The baby fish, scientifically known as the giant salamander, belongs to amphibians. Although called the baby fish, it is not a fish, but the largest amphibian. The body length is generally one to two meters, the weight is generally about 20 to 30 kilograms, and the maximum can grow to more than 100 pounds.
The living environment is relatively unique, generally only in the rapid flow, cool water quality, and water grass lush stone crevices and caves in the mountain streams, rivers and lakes to live, sometimes in the shore of the tree roots or on the trunk of the lodging, and choose to roost in the cave at the mouth of the backflow beach. Its diet includes small fish, frogs, crabs, snakes, shrimp, earthworms, and aquatic insects.
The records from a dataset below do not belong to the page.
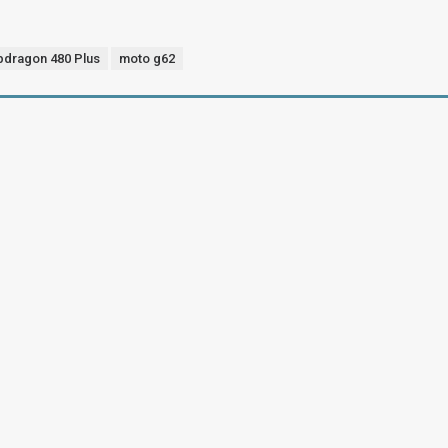
pdragon 480 Plus
moto g62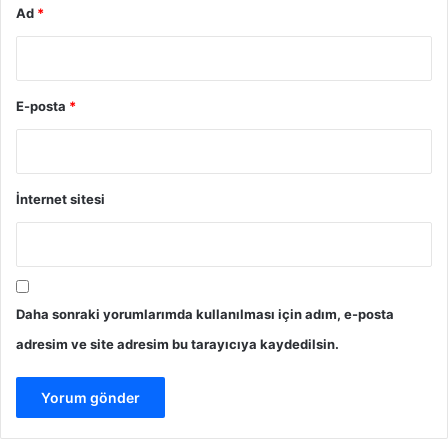
Ad
*
E-posta
*
İnternet sitesi
Daha sonraki yorumlarımda kullanılması için adım, e-posta
adresim ve site adresim bu tarayıcıya kaydedilsin.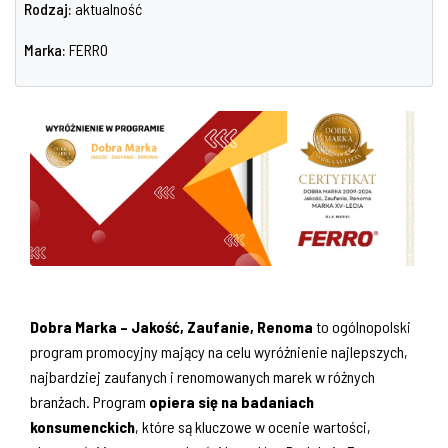
Rodzaj:
aktualność
Marka:
FERRO
Dobra Marka – Jakość, Zaufanie, Renoma
to ogólnopolski
program promocyjny mający na celu wyróżnienie najlepszych,
najbardziej zaufanych i renomowanych marek w różnych
branżach. Program
opiera się na badaniach
konsumenckich
, które są kluczowe w ocenie wartości,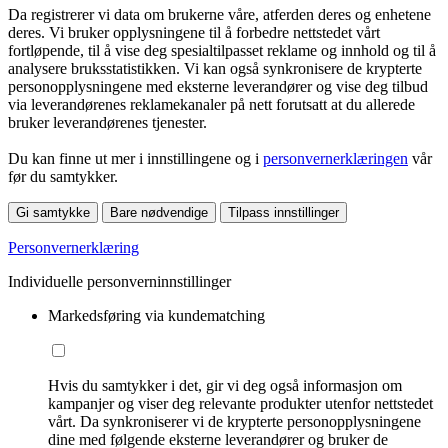
Da registrerer vi data om brukerne våre, atferden deres og enhetene
deres. Vi bruker opplysningene til å forbedre nettstedet vårt
fortløpende, til å vise deg spesialtilpasset reklame og innhold og til å
analysere bruksstatistikken. Vi kan også synkronisere de krypterte
personopplysningene med eksterne leverandører og vise deg tilbud
via leverandørenes reklamekanaler på nett forutsatt at du allerede
bruker leverandørenes tjenester.
Du kan finne ut mer i innstillingene og i
personvernerklæringen
vår
før du samtykker.
Gi samtykke
Bare nødvendige
Tilpass innstillinger
Personvernerklæring
Individuelle personverninnstillinger
Markedsføring via kundematching
Hvis du samtykker i det, gir vi deg også informasjon om
kampanjer og viser deg relevante produkter utenfor nettstedet
vårt. Da synkroniserer vi de krypterte personopplysningene
dine med følgende eksterne leverandører og bruker de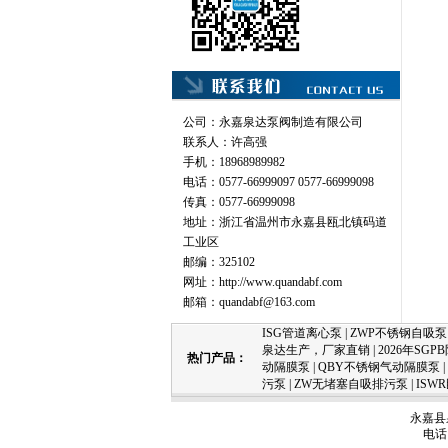
公司：永嘉泉达泵阀制造有限公司
联系人：许高强
手机：18968989982
电话：0577-66999097 0577-66999098
传真：0577-66999098
地址：浙江省温州市永嘉县瓯北镇码道
工业区
邮编：325102
网址：
http://www.quandabf.com
邮箱：
quandabf@163.com
ISG管道离心泵
|
ZWP不锈钢自吸泵
泉达生产，厂家直销
|
2026年SG
热门产品：
动隔膜泵
|
QBY不锈钢气动隔膜泵
|
污泵
|
ZW无堵塞自吸排污泵
|
ISW
永嘉县
电话：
The number of wild giant salamanders in China is extremely rare, and the giant salamander is widely distributed in China, such as the Yellow River, the Yangtze River and the middle and lower reaches of the Pearl River and their tributaries, as well as In Hebei, Henan, Shanxi, Shaanxi, Gansu, Qinghai, Sichuan, Guizhou, Hubei, Hunan, Anhui, Jiangsu, Zhejiang, Jiangxi, Fujian and other regions have been distributed.
It is also one of the oldest living fossils in existence today, and was listed as a national second-level key protected wild animal in the Wildlife Protection Law of the People's Republic of China in 1988.